Available data —

Start of Block

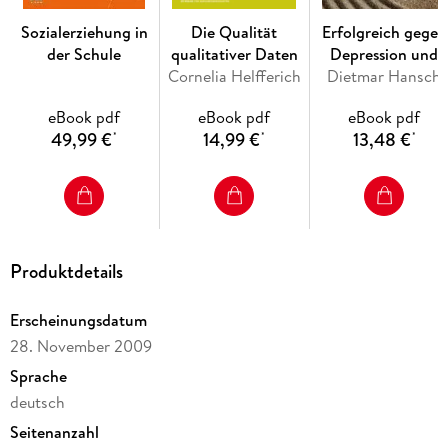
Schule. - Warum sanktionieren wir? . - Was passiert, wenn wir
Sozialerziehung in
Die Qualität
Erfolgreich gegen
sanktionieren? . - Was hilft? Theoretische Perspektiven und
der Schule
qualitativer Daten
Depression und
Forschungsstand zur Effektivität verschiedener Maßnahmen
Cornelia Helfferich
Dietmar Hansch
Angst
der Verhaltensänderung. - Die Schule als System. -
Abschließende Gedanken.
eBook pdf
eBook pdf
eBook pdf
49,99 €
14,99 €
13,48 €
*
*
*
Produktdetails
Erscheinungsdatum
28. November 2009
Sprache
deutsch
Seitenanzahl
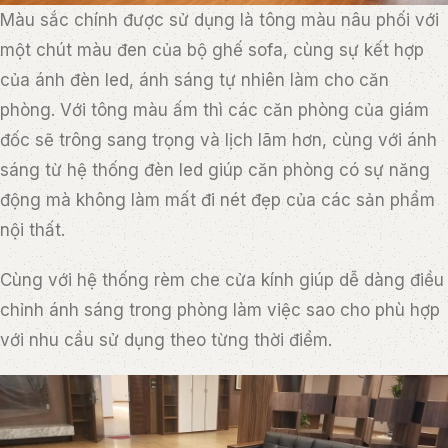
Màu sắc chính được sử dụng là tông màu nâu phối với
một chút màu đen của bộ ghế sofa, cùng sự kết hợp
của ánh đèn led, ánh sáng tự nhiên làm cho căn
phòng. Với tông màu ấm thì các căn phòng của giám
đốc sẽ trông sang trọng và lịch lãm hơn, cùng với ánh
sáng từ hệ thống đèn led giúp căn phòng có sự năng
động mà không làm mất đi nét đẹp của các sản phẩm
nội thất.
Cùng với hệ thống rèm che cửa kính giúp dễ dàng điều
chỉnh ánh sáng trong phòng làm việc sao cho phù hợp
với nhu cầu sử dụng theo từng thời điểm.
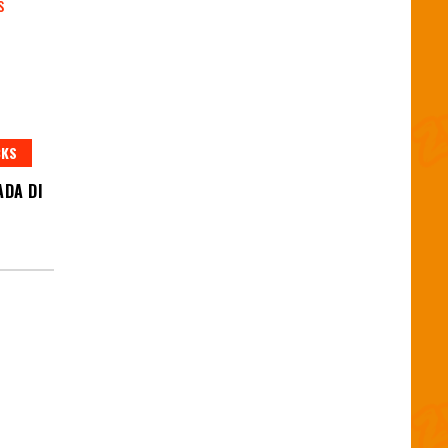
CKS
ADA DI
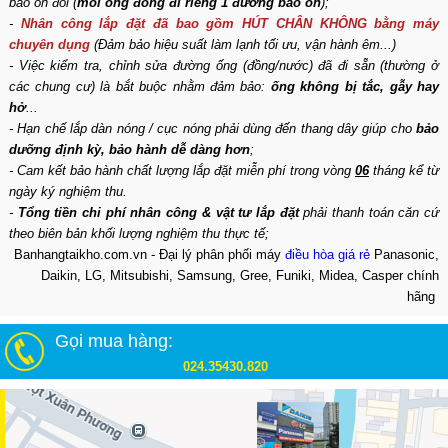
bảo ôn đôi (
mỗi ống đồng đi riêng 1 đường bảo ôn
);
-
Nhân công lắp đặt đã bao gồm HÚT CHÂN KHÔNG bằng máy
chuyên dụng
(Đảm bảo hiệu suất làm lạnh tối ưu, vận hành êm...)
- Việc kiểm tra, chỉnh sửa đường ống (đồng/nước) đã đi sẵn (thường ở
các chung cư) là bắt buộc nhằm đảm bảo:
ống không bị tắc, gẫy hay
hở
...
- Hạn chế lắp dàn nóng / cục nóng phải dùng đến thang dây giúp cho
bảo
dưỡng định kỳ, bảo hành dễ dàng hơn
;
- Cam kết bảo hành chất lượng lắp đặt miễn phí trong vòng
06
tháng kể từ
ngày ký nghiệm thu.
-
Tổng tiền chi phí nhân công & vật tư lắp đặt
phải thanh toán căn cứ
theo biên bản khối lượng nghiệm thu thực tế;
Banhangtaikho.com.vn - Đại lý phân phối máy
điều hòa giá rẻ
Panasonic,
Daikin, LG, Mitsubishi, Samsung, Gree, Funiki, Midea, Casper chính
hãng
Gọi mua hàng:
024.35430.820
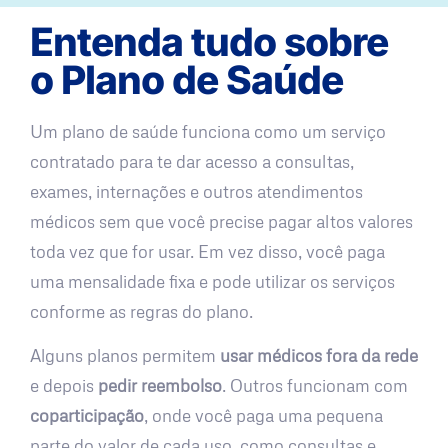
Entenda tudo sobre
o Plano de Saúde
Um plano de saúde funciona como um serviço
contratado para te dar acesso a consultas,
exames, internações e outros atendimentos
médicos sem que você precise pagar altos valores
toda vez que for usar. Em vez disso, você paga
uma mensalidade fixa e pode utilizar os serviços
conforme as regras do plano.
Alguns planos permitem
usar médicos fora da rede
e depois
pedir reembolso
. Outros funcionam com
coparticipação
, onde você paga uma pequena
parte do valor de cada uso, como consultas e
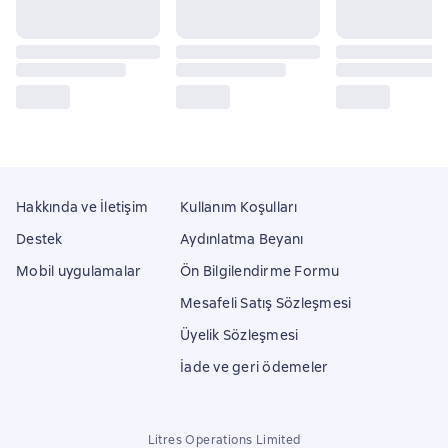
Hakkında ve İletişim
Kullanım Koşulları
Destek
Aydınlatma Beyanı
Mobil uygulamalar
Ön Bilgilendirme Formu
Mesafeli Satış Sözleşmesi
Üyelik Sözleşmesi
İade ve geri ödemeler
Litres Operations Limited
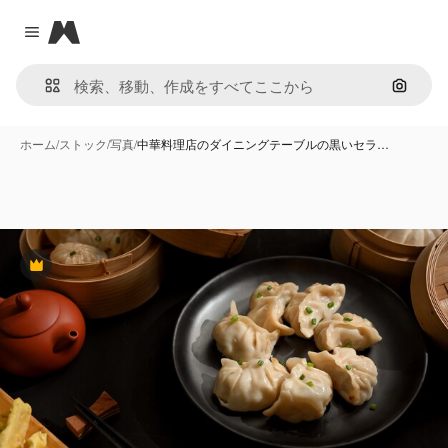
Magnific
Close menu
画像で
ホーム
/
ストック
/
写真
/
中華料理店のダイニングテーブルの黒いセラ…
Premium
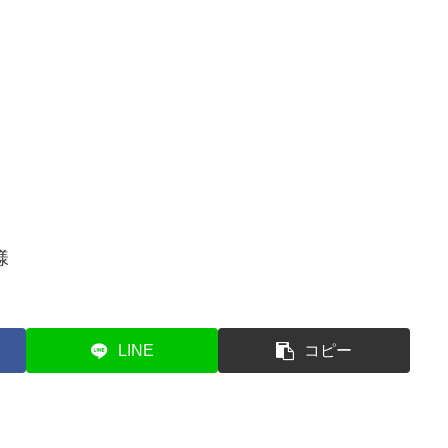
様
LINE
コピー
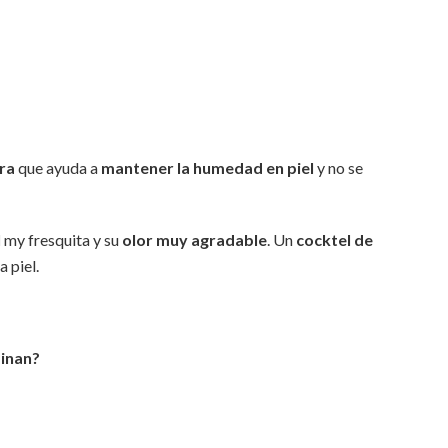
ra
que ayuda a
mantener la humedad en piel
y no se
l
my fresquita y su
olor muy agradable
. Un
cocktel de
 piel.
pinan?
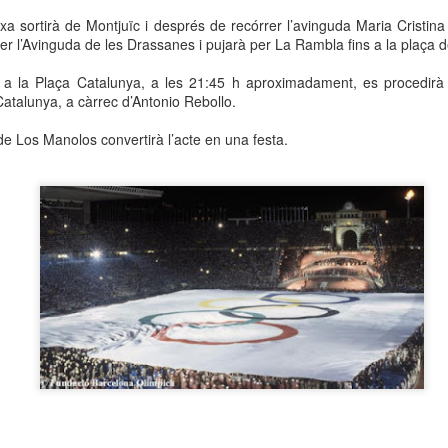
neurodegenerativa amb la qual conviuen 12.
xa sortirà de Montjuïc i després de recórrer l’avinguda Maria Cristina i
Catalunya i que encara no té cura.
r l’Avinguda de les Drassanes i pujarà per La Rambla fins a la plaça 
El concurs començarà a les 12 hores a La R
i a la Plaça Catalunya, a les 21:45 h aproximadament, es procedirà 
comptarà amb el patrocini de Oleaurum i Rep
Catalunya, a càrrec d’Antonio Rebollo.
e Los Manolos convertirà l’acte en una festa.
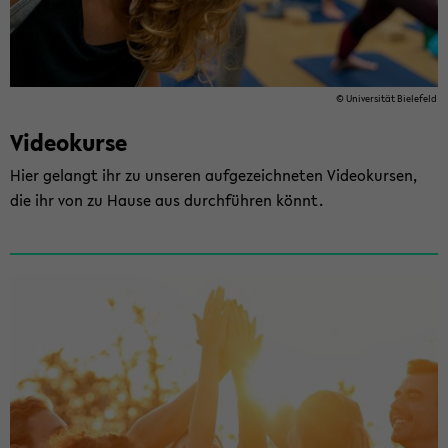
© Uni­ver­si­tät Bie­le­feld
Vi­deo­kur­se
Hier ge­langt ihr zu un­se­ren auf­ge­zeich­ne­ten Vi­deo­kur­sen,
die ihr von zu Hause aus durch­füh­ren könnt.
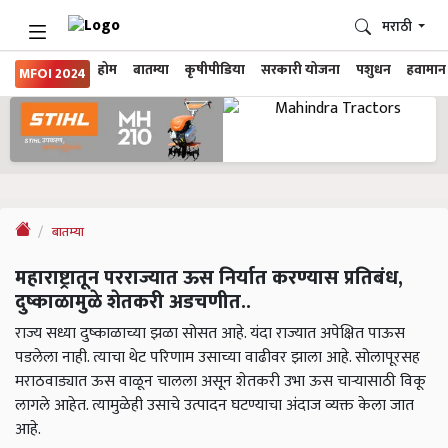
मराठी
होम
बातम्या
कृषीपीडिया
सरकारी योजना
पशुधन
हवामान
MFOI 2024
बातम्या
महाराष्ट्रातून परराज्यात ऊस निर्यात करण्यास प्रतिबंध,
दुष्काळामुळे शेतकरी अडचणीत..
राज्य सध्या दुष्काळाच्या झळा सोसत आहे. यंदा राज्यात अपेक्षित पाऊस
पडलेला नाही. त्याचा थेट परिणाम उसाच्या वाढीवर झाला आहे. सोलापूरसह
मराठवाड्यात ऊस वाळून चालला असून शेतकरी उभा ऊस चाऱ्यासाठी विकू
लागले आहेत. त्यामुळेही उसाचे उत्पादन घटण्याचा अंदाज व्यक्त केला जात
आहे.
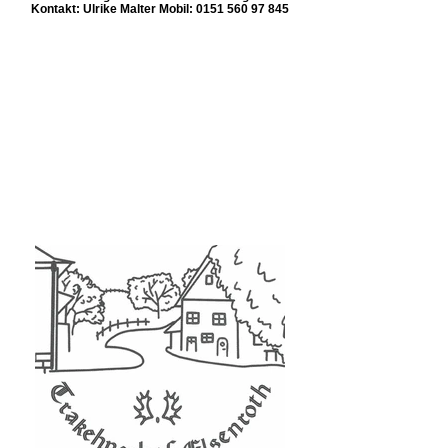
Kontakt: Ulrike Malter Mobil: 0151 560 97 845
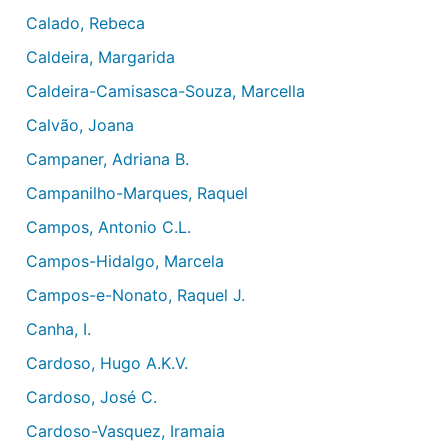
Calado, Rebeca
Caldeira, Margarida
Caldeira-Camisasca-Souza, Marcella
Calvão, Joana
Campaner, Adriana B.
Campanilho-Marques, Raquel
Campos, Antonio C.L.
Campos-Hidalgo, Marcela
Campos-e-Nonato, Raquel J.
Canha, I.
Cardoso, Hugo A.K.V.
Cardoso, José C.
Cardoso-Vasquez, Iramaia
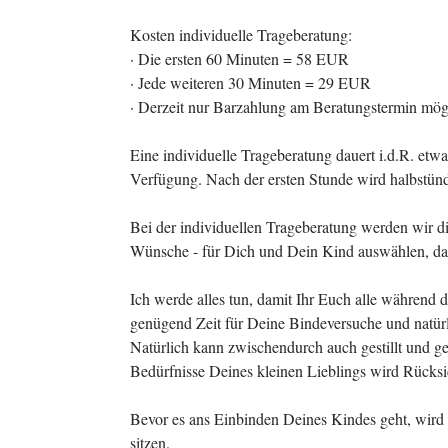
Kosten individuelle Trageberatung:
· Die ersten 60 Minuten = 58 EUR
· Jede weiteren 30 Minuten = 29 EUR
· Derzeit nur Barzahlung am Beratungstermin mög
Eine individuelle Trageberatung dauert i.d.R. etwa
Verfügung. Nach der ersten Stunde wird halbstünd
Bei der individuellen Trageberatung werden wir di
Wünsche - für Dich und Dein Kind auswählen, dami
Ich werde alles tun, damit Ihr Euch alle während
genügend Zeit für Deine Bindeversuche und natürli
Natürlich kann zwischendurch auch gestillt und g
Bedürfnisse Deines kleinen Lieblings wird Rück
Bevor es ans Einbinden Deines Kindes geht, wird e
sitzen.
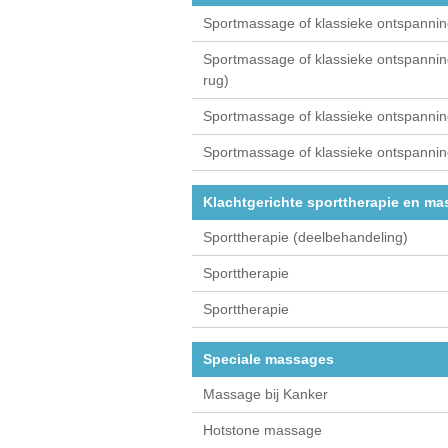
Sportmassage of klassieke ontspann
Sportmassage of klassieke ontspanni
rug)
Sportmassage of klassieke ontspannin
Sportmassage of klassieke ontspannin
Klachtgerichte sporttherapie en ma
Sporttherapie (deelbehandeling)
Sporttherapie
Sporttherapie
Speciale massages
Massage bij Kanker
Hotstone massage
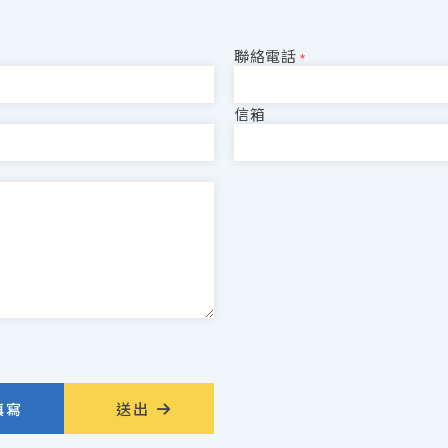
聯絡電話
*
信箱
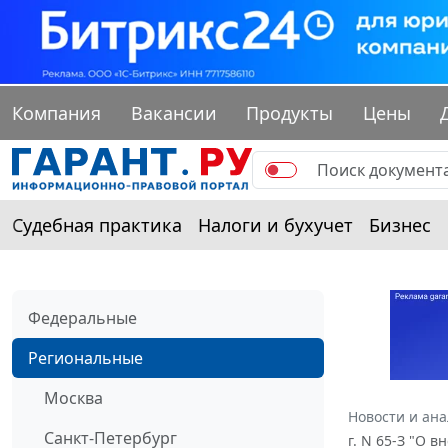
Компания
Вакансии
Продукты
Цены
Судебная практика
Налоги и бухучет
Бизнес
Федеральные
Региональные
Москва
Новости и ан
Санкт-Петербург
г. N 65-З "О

End of Block

Return the lines containing "phối", taking each one from the listing.

Màu sắc chính được sử dụng là tông màu nâu phối với
Banhangtaikho.com.vn - Đại lý phân phối máy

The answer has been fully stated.